Texto citado:
#####

Nuestra Patroncita (México)

María, en el Tepeyac, es para nosotros signo claro de la predilección de Dios por los más pobres, vínculo de fraternidad mexicana y latinoamericana, y madre cariñosa y querida, que nos oye, nos consuela, nos alivia, nos protege, nos regala, nos anima y nos envía, sufriendo ella aún, después de cinco siglos, dolores de parto en el nacimiento de una Latinoamérica nueva.
 
Nuestra patroncita, no simplemente nuestra patrona; porque patrón, patrona, significa el que da órdenes en el trabajo, el que contrata al trabajador. Ella es nuestra patroncita, dicho con toda ternura, con el diminutivo tan nuestro, tan latinoamericano y mexicano: nuestra patroncita querida, María en el Tepeyac.

Podemos ayudarnos recordando como composición de lugar, si hemos tenido la experiencia privilegiada de estar alguna vez en la Basílica de Guadalupe, esa sensación tan especial de entrega de Dios a nuestro pueblo a nuestro Dios, a través de la imagen venerable de la Virgen de Guadalupe. O recordar también la presencia de esta misma imagen en todos los hogares mexicanos, en las fábricas, en los caminos, en los autobuses, en los taxis, en todas partes... las capillitas de los ranchos, en los panteones, la presencia de esta imagen tan querida para todos: nuestra patroncita.

#####

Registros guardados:

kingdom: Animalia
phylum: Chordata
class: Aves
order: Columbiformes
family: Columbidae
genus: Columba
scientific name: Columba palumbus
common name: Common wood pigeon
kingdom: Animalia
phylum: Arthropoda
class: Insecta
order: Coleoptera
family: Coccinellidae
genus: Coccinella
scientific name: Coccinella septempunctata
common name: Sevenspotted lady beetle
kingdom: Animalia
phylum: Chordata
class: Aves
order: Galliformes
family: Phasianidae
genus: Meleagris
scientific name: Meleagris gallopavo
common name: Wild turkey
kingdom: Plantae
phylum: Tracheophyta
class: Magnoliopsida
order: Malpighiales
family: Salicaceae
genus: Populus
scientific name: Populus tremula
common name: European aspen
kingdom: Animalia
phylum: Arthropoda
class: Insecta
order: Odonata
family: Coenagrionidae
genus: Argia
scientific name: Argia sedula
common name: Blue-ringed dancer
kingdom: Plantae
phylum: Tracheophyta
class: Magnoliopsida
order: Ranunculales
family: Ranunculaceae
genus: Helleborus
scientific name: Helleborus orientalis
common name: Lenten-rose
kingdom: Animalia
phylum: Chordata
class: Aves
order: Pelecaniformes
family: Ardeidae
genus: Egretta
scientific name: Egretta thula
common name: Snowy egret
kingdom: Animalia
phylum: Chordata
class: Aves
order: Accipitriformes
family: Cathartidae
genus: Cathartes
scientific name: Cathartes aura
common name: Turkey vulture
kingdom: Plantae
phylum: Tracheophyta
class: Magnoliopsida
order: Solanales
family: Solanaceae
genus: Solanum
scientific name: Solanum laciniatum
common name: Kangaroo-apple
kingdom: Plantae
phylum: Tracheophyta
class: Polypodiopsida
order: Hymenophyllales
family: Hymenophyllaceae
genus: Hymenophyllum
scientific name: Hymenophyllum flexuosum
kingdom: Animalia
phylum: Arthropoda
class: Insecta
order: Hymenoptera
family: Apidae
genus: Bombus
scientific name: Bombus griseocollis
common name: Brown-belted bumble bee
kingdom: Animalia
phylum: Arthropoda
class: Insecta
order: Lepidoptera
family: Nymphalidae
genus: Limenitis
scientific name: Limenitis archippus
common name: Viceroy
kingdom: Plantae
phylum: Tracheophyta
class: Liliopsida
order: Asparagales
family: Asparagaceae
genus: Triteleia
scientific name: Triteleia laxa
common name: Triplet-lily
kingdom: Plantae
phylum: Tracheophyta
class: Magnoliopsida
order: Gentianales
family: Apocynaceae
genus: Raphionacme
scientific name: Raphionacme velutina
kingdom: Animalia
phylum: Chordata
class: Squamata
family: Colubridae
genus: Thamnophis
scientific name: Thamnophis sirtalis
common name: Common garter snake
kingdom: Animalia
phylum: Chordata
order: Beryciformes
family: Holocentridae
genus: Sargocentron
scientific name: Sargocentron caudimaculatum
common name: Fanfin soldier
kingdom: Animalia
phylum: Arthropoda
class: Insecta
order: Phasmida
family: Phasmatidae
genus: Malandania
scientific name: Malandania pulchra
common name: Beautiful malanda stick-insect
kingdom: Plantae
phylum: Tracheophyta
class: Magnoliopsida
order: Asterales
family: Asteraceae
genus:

#####

Ejercicio breve 1: Transcribe con exactitud el pasaje del texto sobre la Virgen de Guadalupe que comienza con "Nuestra patroncita, no" y sigue hasta "todos: nuestra patroncita.".
Ejercicio breve 2: Presenta como una lista JSON de cadenas, una por línea y sin las líneas en blanco, las líneas del listado que van desde la que contiene "family: Holocentridae" hasta el final del listado, ambos extremos incluidos.
El texto y el listado no guardan relación alguna entre sí.

Resultado 1:
Nuestra patroncita, no simplemente nuestra patrona; porque patrón, patrona, significa el que da órdenes en el trabajo, el que contrata al trabajador. Ella es nuestra patroncita, dicho con toda ternura, con el diminutivo tan nuestro, tan latinoamericano y mexicano: nuestra patroncita querida, María en el Tepeyac.

Podemos ayudarnos recordando como composición de lugar, si hemos tenido la experiencia privilegiada de estar alguna vez en la Basílica de Guadalupe, esa sensación tan especial de entrega de Dios a nuestro pueblo a nuestro Dios, a través de la imagen venerable de la Virgen de Guadalupe. O recordar también la presencia de esta misma imagen en todos los hogares mexicanos, en las fábricas, en los caminos, en los autobuses, en los taxis, en todas partes... las capillitas de los ranchos, en los panteones, la presencia de esta imagen tan querida para todos: nuestra patroncita.

Resultado 2:
[
  "family: Holocentridae",
  "genus: Sargocentron",
  "scientific name: Sargocentron caudimaculatum",
  "common name: Fanfin soldier",
  "kingdom: Animalia",
  "phylum: Arthropoda",
  "class: Insecta",
  "order: Phasmida",
  "family: Phasmatidae",
  "genus: Malandania",
  "scientific name: Malandania pulchra",
  "common name: Beautiful malanda stick-insect",
  "kingdom: Plantae",
  "phylum: Tracheophyta",
  "class: Magnoliopsida",
  "order: Asterales",
  "family: Asteraceae",
  "genus:"
]